How does combinatorial testing perform in the real world: an empirical study
Note that this is not the exact number of tests produced; the test set size is proportional to this value, i.e., the number of tests grows exponentially with the number of values, but only logarithmically with the number of parameters. This size is a characteristic of covering arrays, and holds for all covering array generating tools, not just ACTS. For the tester, this means that it is best to keep the number of values per parameter under about 10, but it is not a problem to have hundreds of parameters. Combinatorial methods can be applied to all types of software, but are especially effective where interactions between parameters are significant. The primary industry applications for ACTS are in database and e-commerce, aerospace, finance, telecommunications, industrial controls, and video game software, but we have users in probably every industry. In general, we can say that IPOG-F presented the best performance compared with TTR 1.2, because IPOG-F was better for all strengths, as well as lower and medium strengths.
As the order in which the parameters are presented to the algorithms alters the number of test cases generated, as previously stated, the order in which the t-tuples are evaluated can also generate a certain difference in the final result. These results are interesting because they suggest that, while pairwise testing is not sufficient, the what is combinatorial testing degree of interaction involved in failures is relatively low. Testing all 4-way to 6-way combinations may therefore provide reasonably high assurance. As with most issues in software, however, the situation is not that simple. Most parameters are continuous variables which have possible values in a very large range (+/- 232 or more).
Therefore, considering the metrics we defined in this work and based on both controlled experiments, TTR 1.2 is a better option if we need to consider higher strengths (5, 6). For lower strengths, other solutions, like IPOG-F, may be better alternatives. The general description of both evaluations (cost-efficiency, cost) of this second study is basically the same as shown in Section 4. Algorithms/tools were subjected to each one of the 80 test instances, one at a time, and the outcome was recorded. Cost is the number of generated test cases, and efficiency was obtained via instrumentation of the source code with the same computer previously mentioned.
- Several approaches are based on IPO such as IPOG, IPOG-D (Lei et al. 2007), IPOG-F, IPOG-F2 (Forbes et al. 2008), IPOG-C (Yu et al. 2013), IPO-TConfig (Williams 2000), ACTS (where IPOG, IPOG-D, IPOG-F, IPOG-F2 are implemented)(Yu et al. 2013), and CitLab (Cavalgna et al. 2013).
- Last but not least, we claim that attack pattern-based combinatorial testing with constraints can be an alternative method for web application security testing, especially when we compare our method to other test generation techniques like fuzz testing.

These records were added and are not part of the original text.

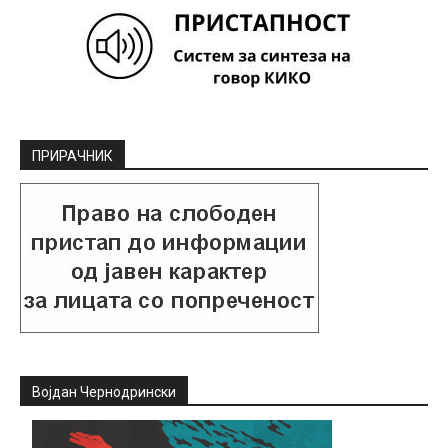
ПРИРАЧНИК
Војдан Чернодрински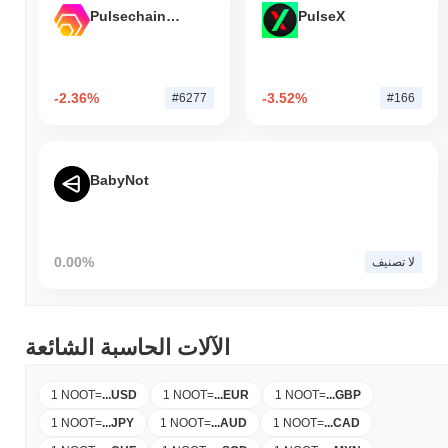
Pulsechain Bridged HEX (Pulsechain)
PulseX
-2.36%
-3.52%
#6277
#166
BabyNot
0.00%
لا تصنيف
الآلات الحاسبة الشائعة
1 NOOT
=
...
USD
1 NOOT
=
...
EUR
1 NOOT
=
...
GBP
1 NOOT
=
...
JPY
1 NOOT
=
...
AUD
1 NOOT
=
...
CAD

- Recent empirical studies show that meta-heurisitic and greedy algorithms have similar performance (Petke et al. 2015).
- PICT can be regarded as one baseline tool where other approaches have been done based on it (PictMaster 2017).

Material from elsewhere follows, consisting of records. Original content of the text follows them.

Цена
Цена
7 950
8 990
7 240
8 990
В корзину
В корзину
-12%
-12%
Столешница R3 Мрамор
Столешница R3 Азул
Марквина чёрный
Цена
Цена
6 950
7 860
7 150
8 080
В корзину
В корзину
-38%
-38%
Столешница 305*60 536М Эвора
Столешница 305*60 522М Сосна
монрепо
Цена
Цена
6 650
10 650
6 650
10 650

- Develops a method of applying combinatorial testing for use with SQL database query programs.
In addition, we need to determine the correct result that should be expected from the system under test for each set of test inputs. But these challenges are common to all types of software testing, and a variety of good techniques have been developed for dealing with them. If branch coverage is not close to 100%, then (1) input parameter values can be changed to improve the test set, or (2) a higher strength (higher value of t) covering array can be used. The question below on combinatorial coverage explains why this heuristic is important.